Key Takeaways
- Kymera Therapeutics shares soared Tuesday, a day after it said partner Sanofi agreed to expand research into its experimental treatment for skin diseases.
- The biotech firm explained that Sanofi’s decision came after an independent review board looked at the safety and efficacy of the drug, known as KT-474.
- Kymera and Sanofi signed a collaboration agreement in 2020.
Shares of Kymera Therapeutics (KYMR) jumped Tuesday, a day after it said partner Sanofi (SNY) agreed to extend a Phase 2 trial of its experimental drug to treat certain autoimmune skin diseases.
Kymera announced that Sanofi made the decision after a preliminary safety and efficacy data review of its KT-474 medicine by an Independent Data Review Committee.
KT-474 is being studied as a treatment for patients suffering from hidradenitis suppurativa and atopic dermatitis.
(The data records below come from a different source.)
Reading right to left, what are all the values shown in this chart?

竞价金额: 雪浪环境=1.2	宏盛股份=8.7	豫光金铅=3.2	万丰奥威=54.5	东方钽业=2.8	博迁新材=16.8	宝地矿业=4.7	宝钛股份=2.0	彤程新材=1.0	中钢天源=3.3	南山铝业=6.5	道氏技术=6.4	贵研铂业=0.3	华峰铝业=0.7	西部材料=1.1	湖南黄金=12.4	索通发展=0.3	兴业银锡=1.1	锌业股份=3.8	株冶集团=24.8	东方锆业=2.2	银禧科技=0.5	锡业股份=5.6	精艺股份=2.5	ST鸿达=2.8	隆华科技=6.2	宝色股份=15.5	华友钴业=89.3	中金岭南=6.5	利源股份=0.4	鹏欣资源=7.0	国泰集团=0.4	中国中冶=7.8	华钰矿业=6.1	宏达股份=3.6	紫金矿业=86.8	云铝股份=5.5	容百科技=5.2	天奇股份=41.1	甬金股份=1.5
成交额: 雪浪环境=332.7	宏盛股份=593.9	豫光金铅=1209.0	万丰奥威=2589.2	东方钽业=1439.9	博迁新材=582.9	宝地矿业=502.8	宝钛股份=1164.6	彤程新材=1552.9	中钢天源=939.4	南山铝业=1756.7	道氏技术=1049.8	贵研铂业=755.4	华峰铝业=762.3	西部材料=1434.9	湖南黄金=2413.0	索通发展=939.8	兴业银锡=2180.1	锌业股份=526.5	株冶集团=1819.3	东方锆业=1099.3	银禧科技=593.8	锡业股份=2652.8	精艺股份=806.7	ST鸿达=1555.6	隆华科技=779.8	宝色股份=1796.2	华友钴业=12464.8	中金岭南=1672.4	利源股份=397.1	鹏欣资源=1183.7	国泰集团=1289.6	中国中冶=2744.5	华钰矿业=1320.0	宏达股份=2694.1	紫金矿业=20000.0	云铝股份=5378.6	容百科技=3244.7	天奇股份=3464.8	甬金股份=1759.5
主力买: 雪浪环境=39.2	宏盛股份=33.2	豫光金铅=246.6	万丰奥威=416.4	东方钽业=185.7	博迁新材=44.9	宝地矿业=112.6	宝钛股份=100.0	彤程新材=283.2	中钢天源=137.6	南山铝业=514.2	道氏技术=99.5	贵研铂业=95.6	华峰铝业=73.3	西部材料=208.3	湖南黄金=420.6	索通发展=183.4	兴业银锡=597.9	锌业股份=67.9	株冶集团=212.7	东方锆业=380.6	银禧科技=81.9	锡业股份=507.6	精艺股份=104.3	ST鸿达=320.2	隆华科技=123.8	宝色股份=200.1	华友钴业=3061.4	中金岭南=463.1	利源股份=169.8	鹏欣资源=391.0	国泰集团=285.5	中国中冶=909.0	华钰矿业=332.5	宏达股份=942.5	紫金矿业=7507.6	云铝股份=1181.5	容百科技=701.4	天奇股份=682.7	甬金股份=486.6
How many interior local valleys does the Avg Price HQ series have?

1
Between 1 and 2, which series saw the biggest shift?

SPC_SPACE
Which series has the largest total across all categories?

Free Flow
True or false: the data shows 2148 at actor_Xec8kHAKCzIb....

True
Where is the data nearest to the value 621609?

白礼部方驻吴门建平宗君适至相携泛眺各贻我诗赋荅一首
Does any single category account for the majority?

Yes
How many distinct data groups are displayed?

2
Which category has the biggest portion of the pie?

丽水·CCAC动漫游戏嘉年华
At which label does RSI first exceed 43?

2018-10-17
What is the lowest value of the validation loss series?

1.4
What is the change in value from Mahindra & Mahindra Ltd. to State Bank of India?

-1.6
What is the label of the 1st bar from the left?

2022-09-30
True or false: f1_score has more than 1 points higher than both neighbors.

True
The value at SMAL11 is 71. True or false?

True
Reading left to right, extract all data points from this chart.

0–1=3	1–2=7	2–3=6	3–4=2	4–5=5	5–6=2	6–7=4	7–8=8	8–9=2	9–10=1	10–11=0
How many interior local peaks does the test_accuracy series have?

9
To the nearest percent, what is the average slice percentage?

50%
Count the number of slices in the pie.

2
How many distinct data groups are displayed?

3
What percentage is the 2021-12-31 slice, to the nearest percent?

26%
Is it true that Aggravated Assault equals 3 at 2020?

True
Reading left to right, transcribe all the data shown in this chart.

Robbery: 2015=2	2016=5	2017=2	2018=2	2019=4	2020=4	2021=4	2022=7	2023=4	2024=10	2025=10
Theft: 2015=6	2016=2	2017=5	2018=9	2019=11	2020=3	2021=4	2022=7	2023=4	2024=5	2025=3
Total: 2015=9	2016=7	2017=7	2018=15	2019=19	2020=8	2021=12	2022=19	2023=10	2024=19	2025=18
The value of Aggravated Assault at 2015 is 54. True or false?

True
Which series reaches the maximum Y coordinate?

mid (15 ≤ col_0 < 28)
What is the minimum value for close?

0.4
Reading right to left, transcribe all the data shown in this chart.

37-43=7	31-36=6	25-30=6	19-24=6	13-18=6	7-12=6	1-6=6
It targets a key protein that plays a critical role in triggering the immune system response against invading pathogens.
Founder and Chief Executive Officer (CEO) Nello Mainolfi explained that the expansion of the Phase-2 study, supported by the results of the interim analysis, “is intended to accelerate overall timelines and inform future registrational trials.”
Kymera, Sanofi Have Collaborated Since 2020
The two companies announced their partnership in 2020, with Kymera receiving $150 million in cash up front with the potential for an additional $2 billion or more in development, regulatory, and sales milestones, along with significant royalty payments.
Kymera Therapeutics shares surged almost 19% to $37.90 as of 10:41 a.m. ET Tuesday and are up nearly 50% year-to-date. American depositary receipts (ADRs) of Sanofi were down about 1% to $49.78 and are essentially flat in 2024.